▶ _Aim of the task_: Convert the records into a Markdown table with the columns Row and Line, giving each line its own numbered row and leaving out any blank lines.

▶ _Information_:

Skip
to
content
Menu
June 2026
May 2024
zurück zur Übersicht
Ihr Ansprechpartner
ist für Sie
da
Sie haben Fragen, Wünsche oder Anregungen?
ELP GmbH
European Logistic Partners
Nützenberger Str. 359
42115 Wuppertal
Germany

▶ _Response below_:
| Row | Line |
|---|---|
| 1 | Skip |
| 2 | to |
| 3 | content |
| 4 | Menu |
| 5 | June 2026 |
| 6 | May 2024 |
| 7 | zurück zur Übersicht |
| 8 | Ihr Ansprechpartner |
| 9 | ist für Sie |
| 10 | da |
| 11 | Sie haben Fragen, Wünsche oder Anregungen? |
| 12 | ELP GmbH |
| 13 | European Logistic Partners |
| 14 | Nützenberger Str. 359 |
| 15 | 42115 Wuppertal |
| 16 | Germany |